Throughout the run of the exhibition, the artists have been available for listening-viewing sessions, creating a space of open dialogue between artist and viewer, and creating additional, collaborative layers to the art experience. In these sessions, life can be brought into the pieces even beyond their completion date, ideas and interpretations can surface beyond what the artists intended. We hear how different people’s experiences, with different exposures to quilting, to music making, to art, can interpret the same auditory and visual experience yet share something completely unique. This is the power of the whole experience. Yes, the majesty of these quilts and the meditative quality the soundscapes cultivate are visually and sonically wonderful. Yet the discussion from each piece brings a new life to the art viewing, pulling new things out of the pieces. The listening sessions and discussions become just as much a part of the artwork as the artwork itself.

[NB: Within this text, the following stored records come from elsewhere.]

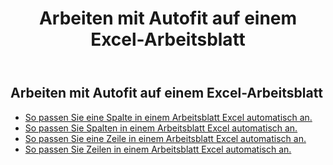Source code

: ﻿---
title:  Arbeiten mit Autofit auf einem Excel-Arbeitsblatt
second_title: Aspose.Cells Cloud Documen
linktitle: Autofi
type: docs
url: /de/worksheets/autofit/
aliases: [/autofit-rows-and-columns-of-worksheet/]
keywords: Autofit rows and columns on an Excel worksheet
description: Aspose.Cells Cloud REST API unterstützt die automatische Anpassung von Zeilen und Spalten in einem Excel Arbeitsblatt. SDK unterstützt verschiedene Entwicklungssprachen. Dazu gehören Android, C#, Go, Java, NodeJS, Perl, PHP, Python, Ruby und Swift
weight: 20
kwords: Excel, Office Cloud, REST API, Tabellenkalkulation, PDF, CSV, Json, Markdown, Arbeiten mit Autofit auf einem Excel-Arbeitsblatt
---
## Arbeiten mit Autofit auf einem Excel-Arbeitsblatt

- [So passen Sie eine Spalte in einem Arbeitsblatt Excel automatisch an.](/cells/de/worksheets/autofit/column/)
- [So passen Sie Spalten in einem Arbeitsblatt Excel automatisch an.](/cells/de/worksheets/autofit/columns/)
- [So passen Sie eine Zeile in einem Arbeitsblatt Excel automatisch an.](/cells/de/worksheets/autofit/row/)
- [So passen Sie Zeilen in einem Arbeitsblatt Excel automatisch an.](/cells/de/worksheets/autofit/rows/)
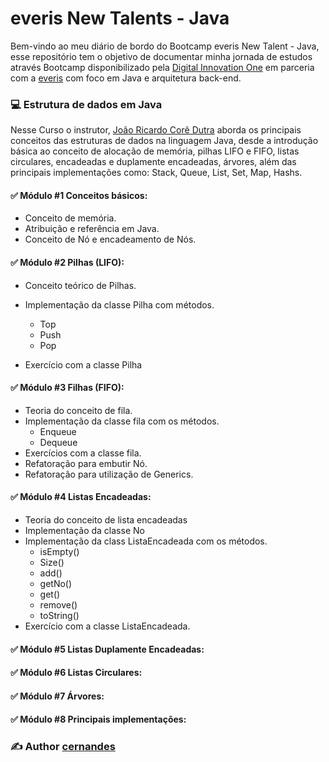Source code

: # everis New Talents - Java 

Bem-vindo ao meu diário de bordo do Bootcamp everis New Talent - Java, esse repositório tem o objetivo de documentar minha jornada de estudos através Bootcamp disponibilizado pela [Digital Innovation One](https://digitalinnovation.one/bootcamps/everis-new-talents-java) em parceria com a [everis](https://www.everis.com/brazil/pt-br) com foco em Java e arquitetura back-end. 



### :computer: Estrutura de dados em Java

Nesse Curso o instrutor, [João Ricardo Corê Dutra](https://www.linkedin.com/in/jo%C3%A3o-dutra-400a9330/) aborda os principais conceitos das estruturas de dados na linguagem Java, desde a introdução básica ao conceito de alocação de memória, pilhas LIFO e FIFO, listas circulares, encadeadas e duplamente encadeadas, árvores, além das principais implementações como: Stack, Queue, List, Set, Map, Hashs. 

#### :white_check_mark: Módulo #1 Conceitos básicos:

* Conceito de memória.
* Atribuição e referência em Java.
* Conceito de Nó e encadeamento de Nós.

#### :white_check_mark: Módulo #2 Pilhas (LIFO):

* Conceito teórico de Pilhas.
* Implementação da classe Pilha com métodos.
  * Top
  * Push
  * Pop

* Exercício com a classe  Pilha

#### :white_check_mark: Módulo #3 Filhas (FIFO):

* Teoria do conceito de fila.
* Implementação da classe fila com os métodos.
  * Enqueue
  * Dequeue
* Exercícios com a classe fila.
* Refatoração para embutir Nó.
* Refatoração para utilização de Generics.

#### :white_check_mark: Módulo #4 Listas Encadeadas:

* Teoria do conceito de lista encadeadas
* Implementação da classe No
* Implementação da class ListaEncadeada com os métodos.
  * isEmpty()
  * Size()
  * add()
  * getNo()
  * get()
  * remove()
  * toString()
* Exercício com a classe ListaEncadeada.

#### :white_check_mark: Módulo #5 Listas Duplamente Encadeadas:

#### :white_check_mark: Módulo #6 Listas Circulares:

#### :white_check_mark: Módulo #7 Árvores:

#### :white_check_mark: Módulo #8 Principais implementações:









### :writing_hand: Author [cernandes](https://www.linkedin.com/in/claudioernandessilva/)   









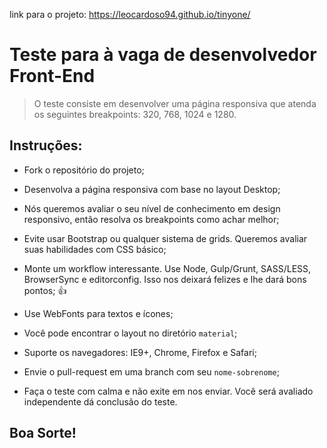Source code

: link para o projeto: https://leocardoso94.github.io/tinyone/

# Teste para à vaga de desenvolvedor Front-End
> O teste consiste em desenvolver uma página responsiva que atenda os seguintes breakpoints: 320, 768, 1024 e 1280.

## Instruções:

* Fork o repositório do projeto;

* Desenvolva a página responsiva com base no layout Desktop;

* Nós queremos avaliar o seu nível de conhecimento em design responsivo, então resolva os breakpoints como achar melhor;

* Evite usar Bootstrap ou qualquer sistema de grids. Queremos avaliar suas habilidades com CSS básico;

* Monte um workflow interessante. Use Node, Gulp/Grunt, SASS/LESS, BrowserSync e editorconfig. Isso nos deixará felizes e lhe dará bons pontos; :+1:

* Use WebFonts para textos e ícones;

* Você pode encontrar o layout no diretório `material`;

* Suporte os navegadores: IE9+, Chrome, Firefox e Safari;

* Envie o pull-request em uma branch com seu `nome-sobrenome`;

* Faça o teste com calma e não exite em nos enviar. Você será avaliado independente dá conclusão do teste.

## Boa Sorte!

Variation, Organic cotton fabric and thread, wool batting, machine-pieced, hand-quilted, 24 x 24 inches, 2025 • Whip Stitch, Sound, 5:41, 2025
The exhibition is completely intuitive yet cutting edge. Viewing art in a gallery or museum can often be stiff and clean cut, so silent you can hear the receptionist typing on their keys in the front lobby. In reality, as Toscano points out, when you step into any art-making space, there are sandwiches, rags, and music playing—an environment far from stiff and sterile. LFO breaks down walls between artists and viewers by creating open dialogue that expands the vivacity of the art. It is a powerful way to continue the lives of the pieces beyond what the artists could breathe into them. Viewers and artists alike create open dialogue with each other, with the art, and with our own internal scapes that open up opportunities for self reflection.
LFO, Material Gallery, South Salt Lake, through March 8. Closing Reception, Saturday, March 8, 6–8 pm.

Genevieve Vahl is a writer, farmer and artist from Milwaukee, Wisconsin. Her writing focuses on how art and community intersect, how to bring access to food and covering climate solutions around the Salt Lake Valley. She also writes poetry, binds artist books, makes paper and runs cyanotype prints from film.